* Goal of the exercise: Retype every line of the material below without any alteration.

Stored items
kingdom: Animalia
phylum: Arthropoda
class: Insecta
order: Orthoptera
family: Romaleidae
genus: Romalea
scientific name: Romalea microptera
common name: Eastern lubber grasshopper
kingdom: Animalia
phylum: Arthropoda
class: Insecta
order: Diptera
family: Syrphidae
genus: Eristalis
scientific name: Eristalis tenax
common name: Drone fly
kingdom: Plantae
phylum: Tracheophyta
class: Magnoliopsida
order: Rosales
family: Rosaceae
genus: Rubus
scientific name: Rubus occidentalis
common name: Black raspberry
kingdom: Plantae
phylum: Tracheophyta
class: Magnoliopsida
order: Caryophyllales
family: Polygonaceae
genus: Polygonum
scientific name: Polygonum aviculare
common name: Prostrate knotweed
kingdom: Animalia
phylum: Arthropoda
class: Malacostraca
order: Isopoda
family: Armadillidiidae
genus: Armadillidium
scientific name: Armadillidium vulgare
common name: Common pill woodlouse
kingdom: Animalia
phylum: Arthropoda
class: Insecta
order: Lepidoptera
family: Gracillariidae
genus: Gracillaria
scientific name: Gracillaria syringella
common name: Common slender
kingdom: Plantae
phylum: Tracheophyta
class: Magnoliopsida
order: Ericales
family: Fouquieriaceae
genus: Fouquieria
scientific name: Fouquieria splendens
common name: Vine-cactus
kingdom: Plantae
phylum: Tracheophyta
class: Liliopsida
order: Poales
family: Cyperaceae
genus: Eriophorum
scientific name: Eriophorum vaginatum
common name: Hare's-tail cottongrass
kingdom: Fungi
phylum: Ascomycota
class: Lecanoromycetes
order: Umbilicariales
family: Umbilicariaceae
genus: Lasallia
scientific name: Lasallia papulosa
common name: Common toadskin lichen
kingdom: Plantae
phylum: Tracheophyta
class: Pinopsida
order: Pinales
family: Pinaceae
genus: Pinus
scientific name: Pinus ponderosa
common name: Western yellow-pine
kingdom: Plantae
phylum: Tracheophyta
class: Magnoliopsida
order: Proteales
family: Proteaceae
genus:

* Right answer:
kingdom: Animalia
phylum: Arthropoda
class: Insecta
order: Orthoptera
family: Romaleidae
genus: Romalea
scientific name: Romalea microptera
common name: Eastern lubber grasshopper
kingdom: Animalia
phylum: Arthropoda
class: Insecta
order: Diptera
family: Syrphidae
genus: Eristalis
scientific name: Eristalis tenax
common name: Drone fly
kingdom: Plantae
phylum: Tracheophyta
class: Magnoliopsida
order: Rosales
family: Rosaceae
genus: Rubus
scientific name: Rubus occidentalis
common name: Black raspberry
kingdom: Plantae
phylum: Tracheophyta
class: Magnoliopsida
order: Caryophyllales
family: Polygonaceae
genus: Polygonum
scientific name: Polygonum aviculare
common name: Prostrate knotweed
kingdom: Animalia
phylum: Arthropoda
class: Malacostraca
order: Isopoda
family: Armadillidiidae
genus: Armadillidium
scientific name: Armadillidium vulgare
common name: Common pill woodlouse
kingdom: Animalia
phylum: Arthropoda
class: Insecta
order: Lepidoptera
family: Gracillariidae
genus: Gracillaria
scientific name: Gracillaria syringella
common name: Common slender
kingdom: Plantae
phylum: Tracheophyta
class: Magnoliopsida
order: Ericales
family: Fouquieriaceae
genus: Fouquieria
scientific name: Fouquieria splendens
common name: Vine-cactus
kingdom: Plantae
phylum: Tracheophyta
class: Liliopsida
order: Poales
family: Cyperaceae
genus: Eriophorum
scientific name: Eriophorum vaginatum
common name: Hare's-tail cottongrass
kingdom: Fungi
phylum: Ascomycota
class: Lecanoromycetes
order: Umbilicariales
family: Umbilicariaceae
genus: Lasallia
scientific name: Lasallia papulosa
common name: Common toadskin lichen
kingdom: Plantae
phylum: Tracheophyta
class: Pinopsida
order: Pinales
family: Pinaceae
genus: Pinus
scientific name: Pinus ponderosa
common name: Western yellow-pine
kingdom: Plantae
phylum: Tracheophyta
class: Magnoliopsida
order: Proteales
family: Proteaceae
genus:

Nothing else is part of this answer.